Retype the lines below word for word, starting at the line that contains "order: Lepidoptera" and continuing through the last line of the rows.
··········
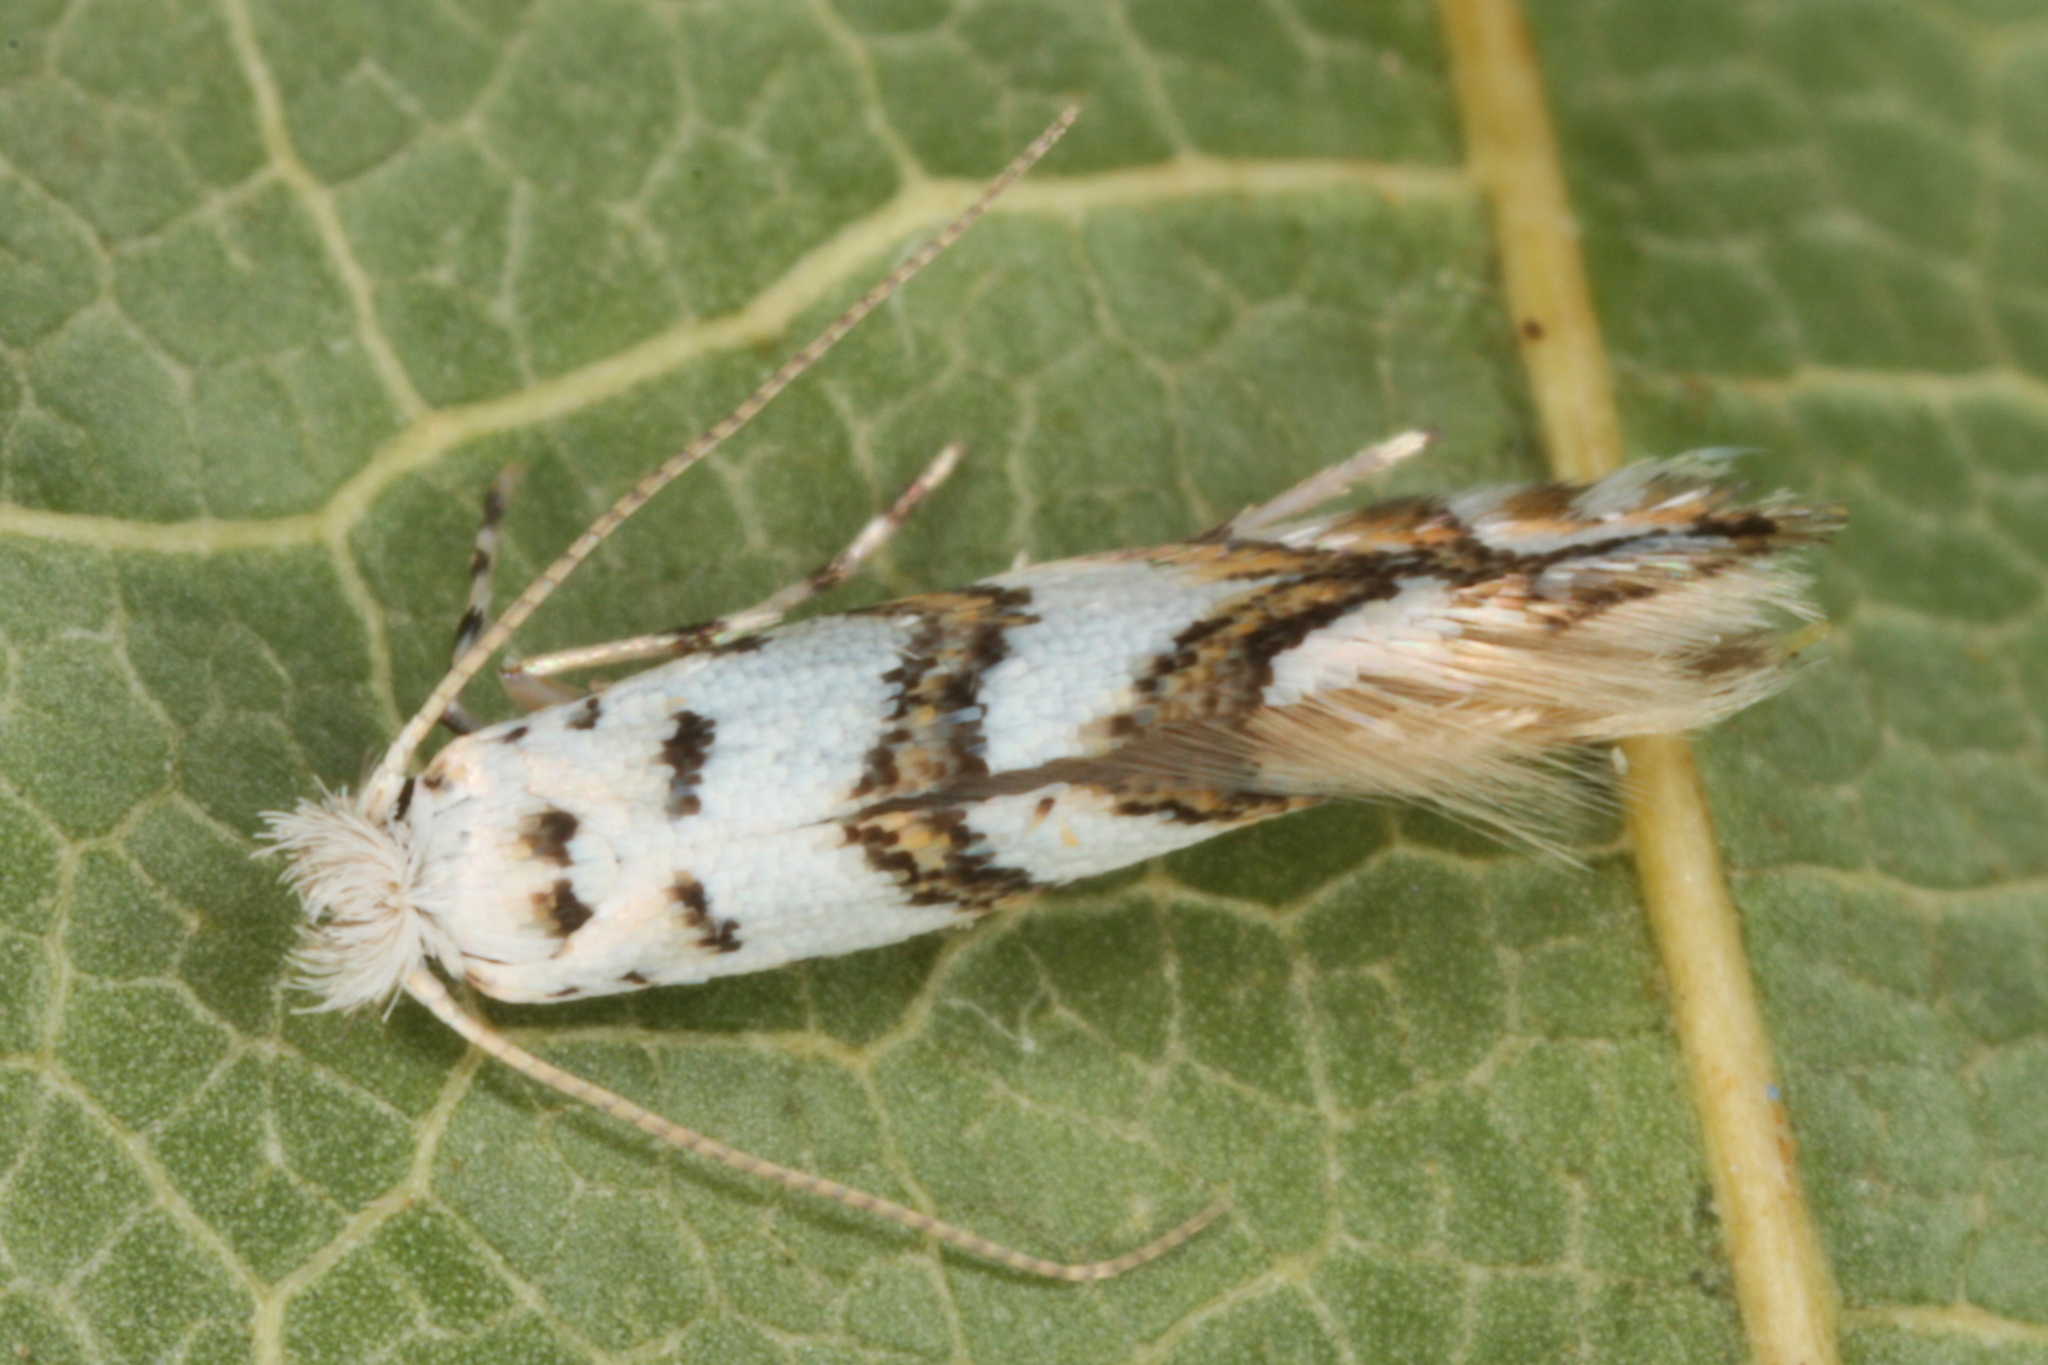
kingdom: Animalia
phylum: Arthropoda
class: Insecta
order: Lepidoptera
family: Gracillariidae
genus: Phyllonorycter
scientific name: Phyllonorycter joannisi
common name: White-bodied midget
··········
> **THE RESPONSE**
order: Lepidoptera
family: Gracillariidae
genus: Phyllonorycter
scientific name: Phyllonorycter joannisi
common name: White-bodied midget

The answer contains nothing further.